The collegiality that has defined the Seattle City Council in recent years could be rattled by the passage of a ballot initiative that calls for some of the city’s legislators to be elected in district rather than citywide races.
The initiative, Charter Amendment 19, is slated to go into effect in 2015. During that election cycle, all nine council seats will be up for grabs, seven in district races and two in citywide “at-large” contests. Voters across Seattle currently elect all nine councilmembers. The city electorate showed strong approval for Charter Amendment 19, with more than 65 percent of ballots counted so far in favor of the initiative.
The new election system creates a near-term rub for six councilmembers that currently share districts. These councilmembers will have to decide whether to compete against colleagues in district races, run for an at-large seat, or retire. While they don’t need to officially make this choice until mid-May 2015 — when declarations of candidacy are due with King County Elections — some of the members have already begun signaling which type of seat they would prefer.
Voters in this year's election may have tossed the council another curveball in addition to the districts initiative. The ongoing vote count suggests that Socialist candidate Kshama Sawant could unseat Richard Conlin, one of the council’s longest serving members. The four-term councilman's comfy 7.5 percentage point lead on election night steadily eroded as King County Elections processed late-arriving ballots last week. And by last Friday the race was a squeaker, with Conlin leading by slightly less than 1 percentage point, with an advantage of just 1,237 votes.
Some councilmembers believe that once the new election system is in place, neighborhood politics will undermine citywide priorities and reduce cooperation within the council.
“One of my concerns is that we fragment our city, that the lines of poverty become clearer and more distinct and we stop thinking about regional solutions,” said Bruce Harrell, who shares the new District Two in southeast Seattle with Council President Sally Clark.
“I think turf wars become inevitable,” he said. “I don’t think the council will work as unified as it currently does.”
Tim Burgess, who shares District Seven with Sally Bagshaw, agreed. “I think it will be easy for councilmembers to focus on their district and to potentially lose sight of the needs of the city as a whole,” Burgess said. “Now hopefully that won’t happen, but it will be really tempting.”
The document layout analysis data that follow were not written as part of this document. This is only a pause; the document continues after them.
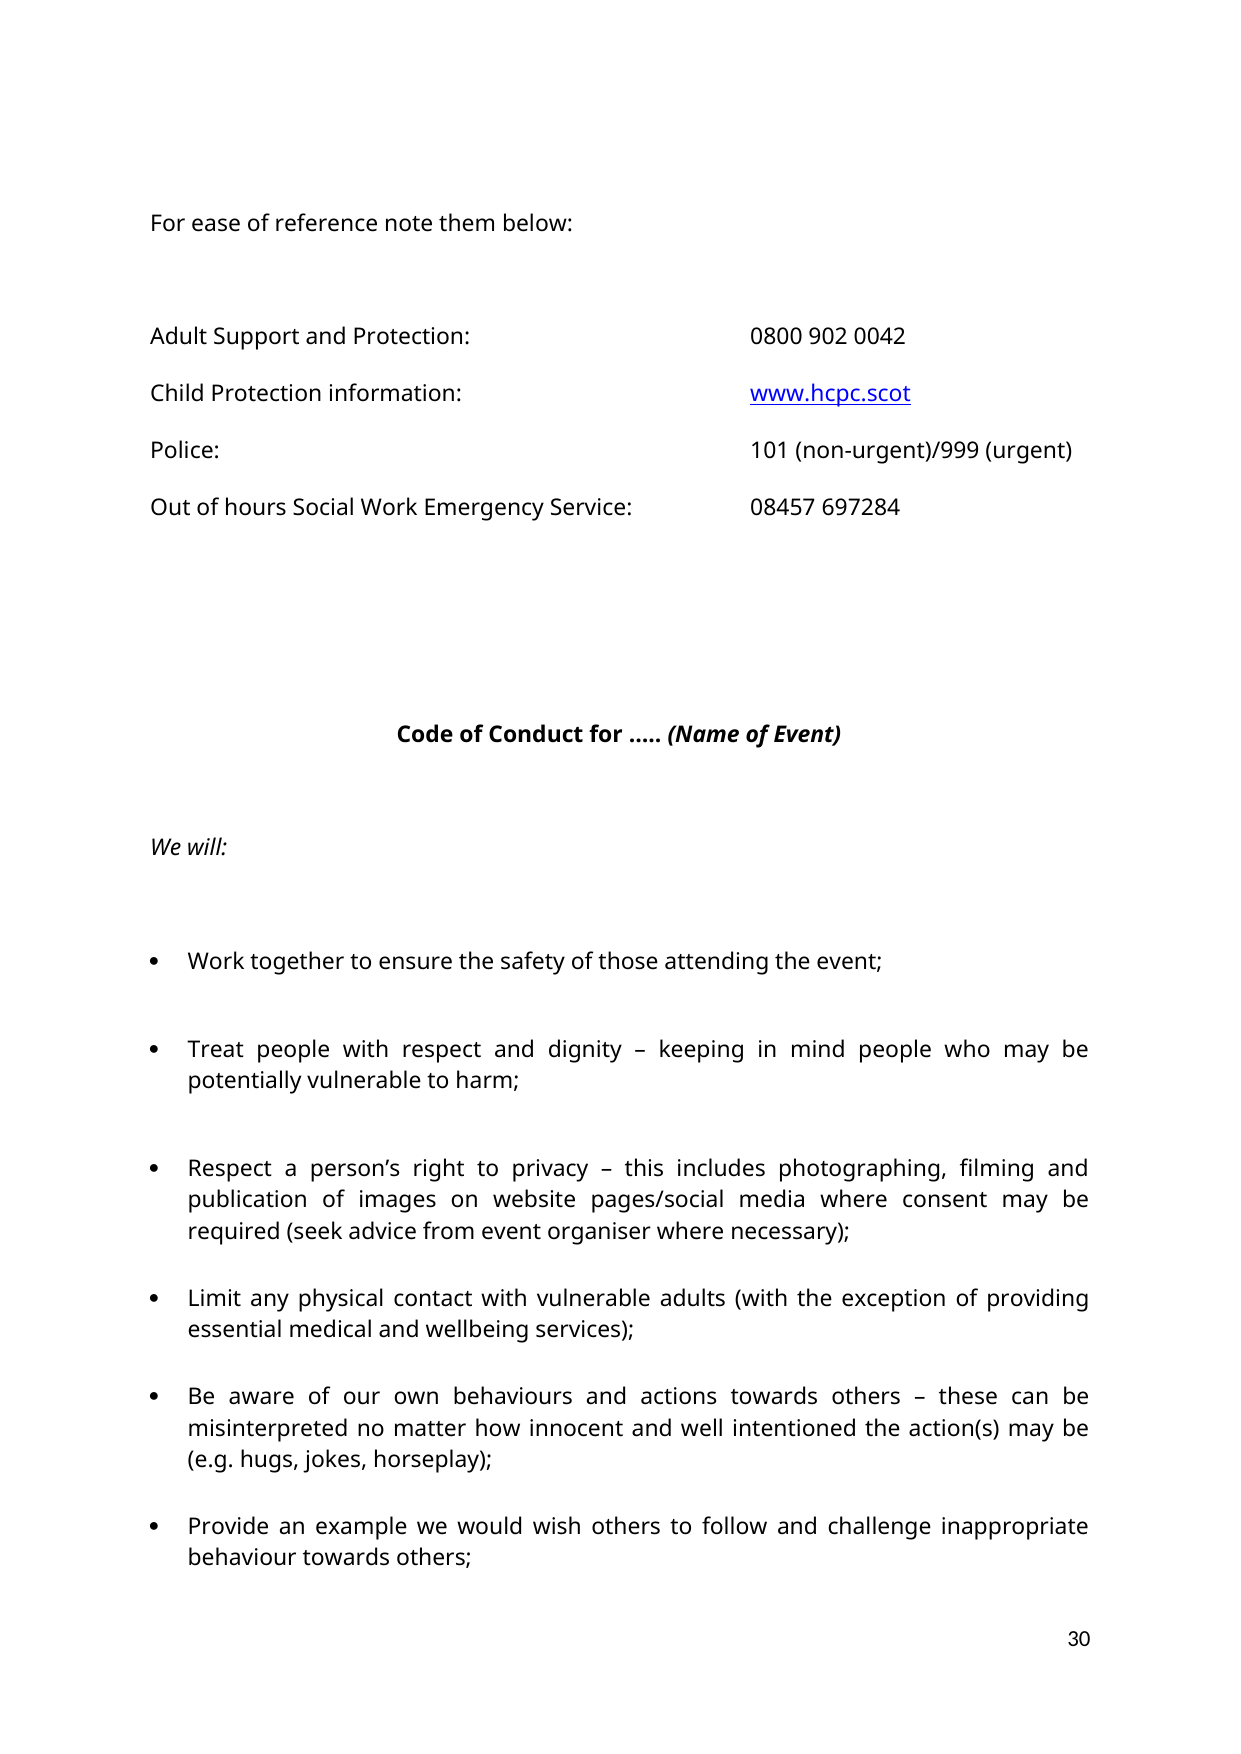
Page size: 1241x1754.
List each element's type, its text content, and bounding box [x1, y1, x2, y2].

text Child Protection information: www.hcpc.scot [150, 377, 1090, 408]
list Be aware of our own behaviours and actions towards others – these can be misinterpreted no matter how innocent and well intentioned the action(s) may be (e.g. hugs, jokes, horseplay); [150, 1380, 1090, 1474]
list Limit any physical contact with vulnerable adults (with the exception of providing essential medical and wellbeing services); [150, 1282, 1090, 1344]
list Provide an example we would wish others to follow and challenge inappropriate behaviour towards others; [150, 1510, 1090, 1572]
text Adult Support and Protection: 0800 902 0042 [150, 320, 1090, 352]
text Out of hours Social Work Emergency Service: 08457 697284 [150, 491, 1090, 522]
text For ease of reference note them below: [150, 207, 1090, 238]
text Code of Conduct for ….. (Name of Event) [150, 718, 1090, 749]
list Work together to ensure the safety of those attending the event; [150, 945, 1090, 976]
text Police: 101 (non-urgent)/999 (urgent) [150, 434, 1090, 465]
list Treat people with respect and dignity – keeping in mind people who may be potentially vulnerable to harm; [150, 1033, 1090, 1095]
text We will: [150, 831, 1090, 862]
list Respect a person’s right to privacy – this includes photographing, filming and publication of images on website pages/social media where consent may be required (seek advice from event organiser where necessary); [150, 1152, 1090, 1246]
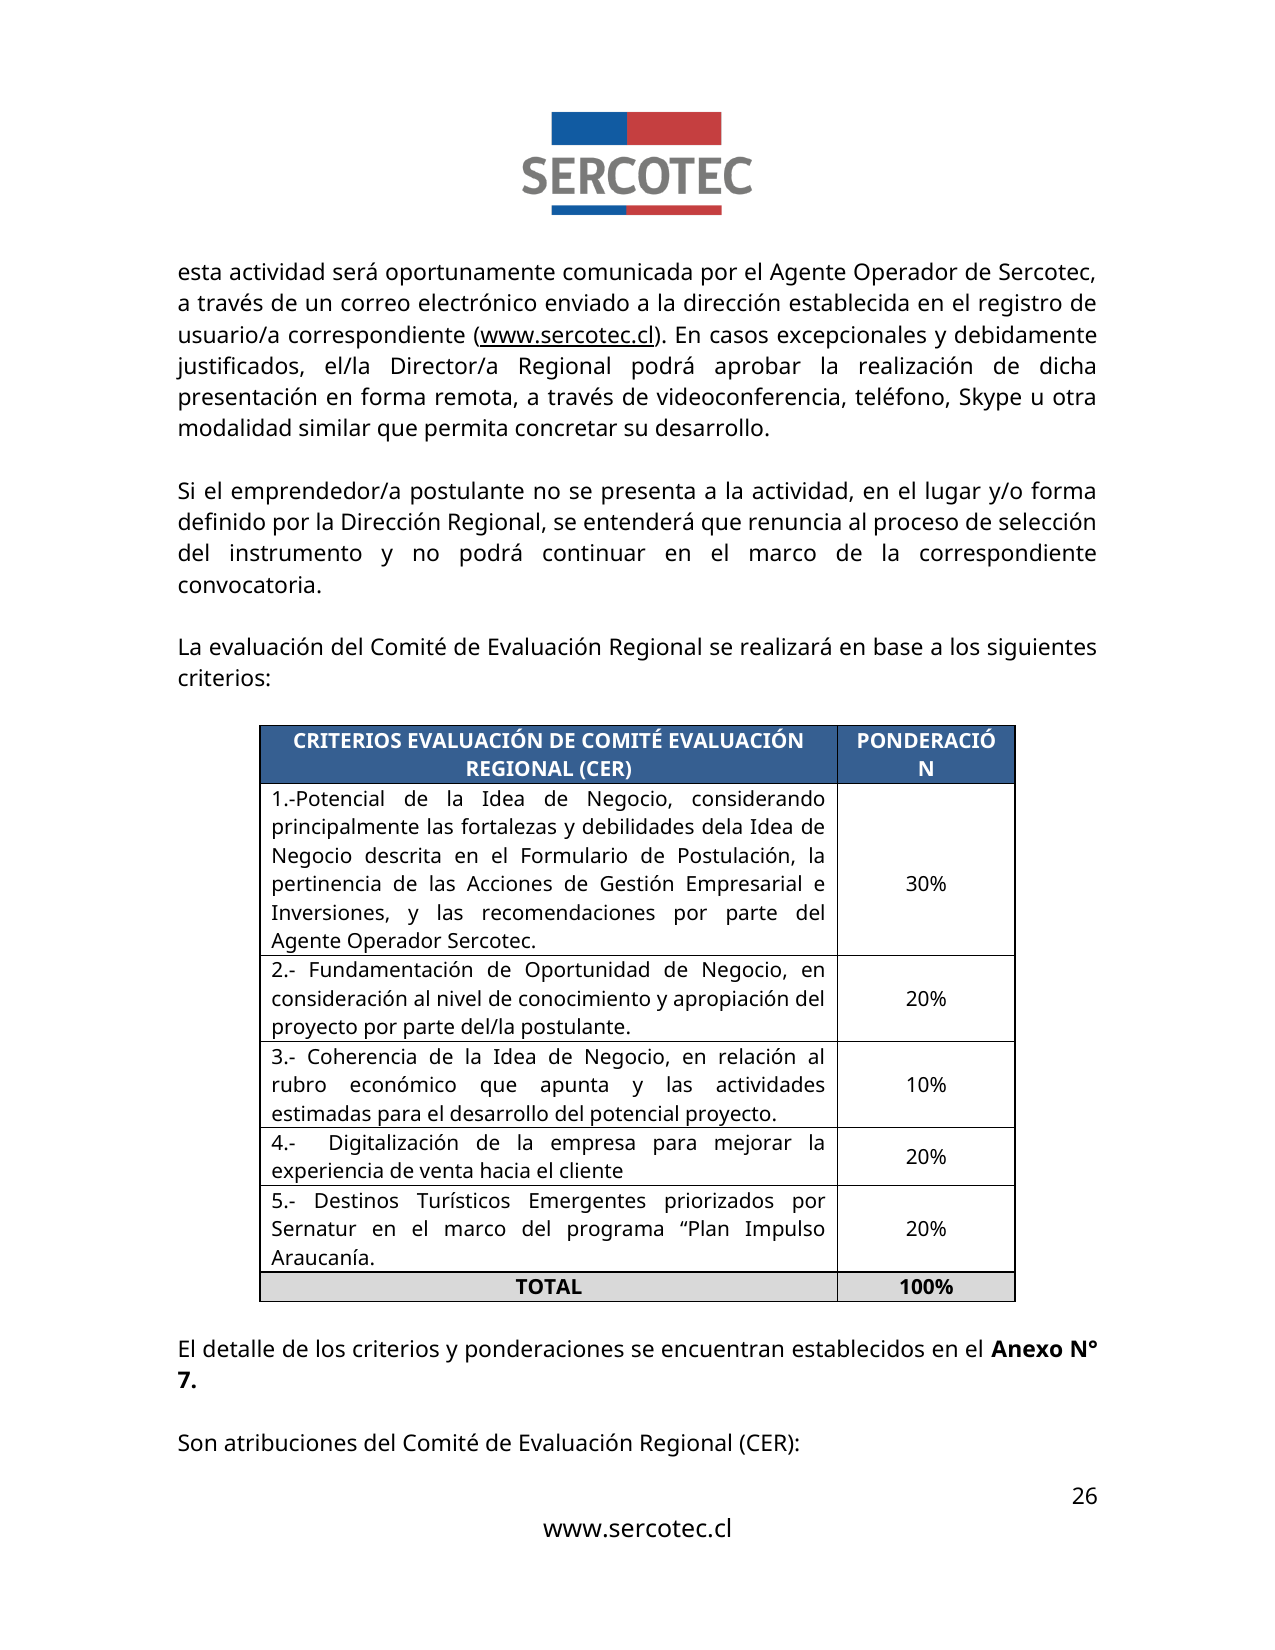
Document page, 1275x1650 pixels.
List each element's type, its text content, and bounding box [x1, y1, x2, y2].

table_cell 2.- Fundamentación de Oportunidad de Negocio, en consideración al nivel de conocimiento y apropiación del proyecto por parte del/la postulante. [261, 956, 837, 1041]
table_cell 20% [838, 1128, 1014, 1185]
table_cell 20% [838, 1186, 1014, 1271]
table_cell TOTAL [261, 1273, 837, 1301]
table_cell 20% [838, 956, 1014, 1041]
table_cell 100% [838, 1273, 1014, 1301]
text La evaluación del Comité de Evaluación Regional se realizará en base a los siguientes criterios: [177, 631, 1098, 694]
text El Comité de Evaluación Regional, definirá y requerirá que los/as postulantes sean convocados por Sercotec para realizar una presentación de su Idea de Negocio, considerando un tiempo máximo de 5 minutos. La forma y lugar en que se realizará esta actividad será oportunamente comunicada por el Agente Operador de Sercotec, a través de un correo electrónico enviado a la dirección establecida en el registro de usuario/a correspondiente (www.sercotec.cl). En casos excepcionales y debidamente justificados, el/la Director/a Regional podrá aprobar la realización de dicha presentación en forma remota, a través de videoconferencia, teléfono, Skype u otra modalidad similar que permita concretar su desarrollo. [177, 256, 1098, 444]
table_cell 10% [838, 1042, 1014, 1127]
table_header CRITERIOS EVALUACIÓN DE COMITÉ EVALUACIÓN REGIONAL (CER) [261, 726, 837, 783]
table_cell 3.- Coherencia de la Idea de Negocio, en relación al rubro económico que apunta y las actividades estimadas para el desarrollo del potencial proyecto. [261, 1042, 837, 1127]
text El detalle de los criterios y ponderaciones se encuentran establecidos en el Anexo N° 7. [177, 1333, 1098, 1396]
text Si el emprendedor/a postulante no se presenta a la actividad, en el lugar y/o forma definido por la Dirección Regional, se entenderá que renuncia al proceso de selección del instrumento y no podrá continuar en el marco de la correspondiente convocatoria. [177, 475, 1098, 600]
table_cell 1.-Potencial de la Idea de Negocio, considerando principalmente las fortalezas y debilidades dela Idea de Negocio descrita en el Formulario de Postulación, la pertinencia de las Acciones de Gestión Empresarial e Inversiones, y las recomendaciones por parte del Agente Operador Sercotec. [261, 784, 837, 954]
table_cell 5.- Destinos Turísticos Emergentes priorizados por Sernatur en el marco del programa “Plan Impulso Araucanía. [261, 1186, 837, 1271]
text Son atribuciones del Comité de Evaluación Regional (CER): [177, 1427, 1098, 1458]
table_cell 4.- Digitalización de la empresa para mejorar la experiencia de venta hacia el cliente [261, 1128, 837, 1185]
table_cell 30% [838, 784, 1014, 954]
table_header PONDERACIÓN [838, 726, 1014, 783]
picture [512, 105, 763, 225]
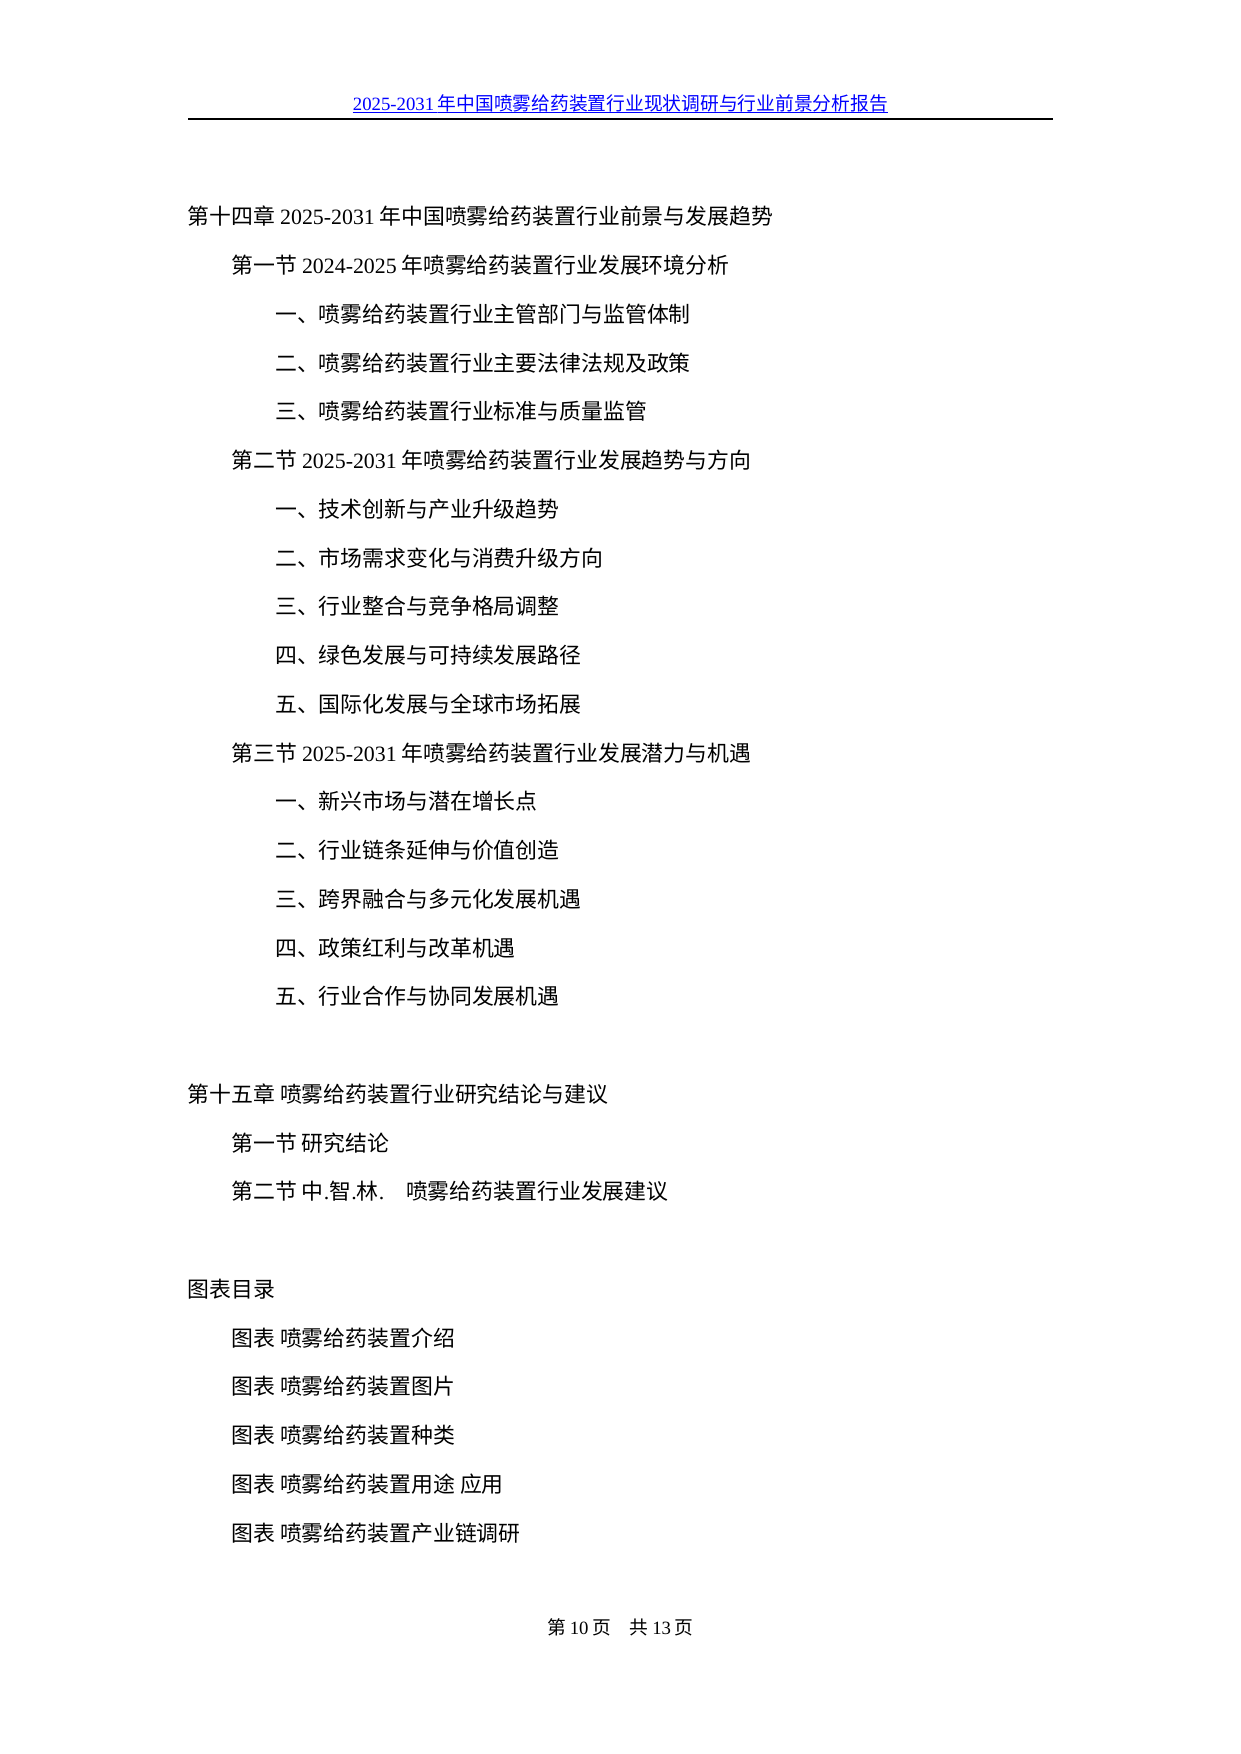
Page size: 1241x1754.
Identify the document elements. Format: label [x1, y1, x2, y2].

text [187, 150, 1053, 1548]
The councilmembers who spoke about their future campaign plans emphasized that the first round of district elections is a long way off, and couched answers about how they would run with some uncertainty. But with only two at-large positions available, at least one of the three district-sharing pairs will need to square off in 2015 — barring a retirement or a member moving to the currently unrepresented District Five in north Seattle.
Nick Licata, who shares District Six with Mike O’Brien, said the vibe between council mates could change if they were suddenly competing for the same seat. “If you have two councilmembers, you know, and I’m running for your job, there’s going to be a little tension there,” he said. “It’s hard to imagine how it’s not going to impact attitude a little bit.”
Harrell and Burgess recently competed on the campaign trail, when they both ran in this year’s mayoral primary. Harrell was among the seven candidates beat out by mayor-elect Ed Murray and Mayor Mike McGinn. Burgess bowed out before the end of the race. Asked whether it would be uncomfortable competing against a colleague to keep his council seat, Harrell said, “It would be awkward I suppose, but this is politics, that’s nature of the business.”
Jokingly, Licata said of O’Brien: “I should ask him who’s going to move.” In seriousness, Licata said he’s inclined to run at-large. “I like Mike,” he said. “I wouldn’t run against someone who has done a good job; that doesn’t seem right.”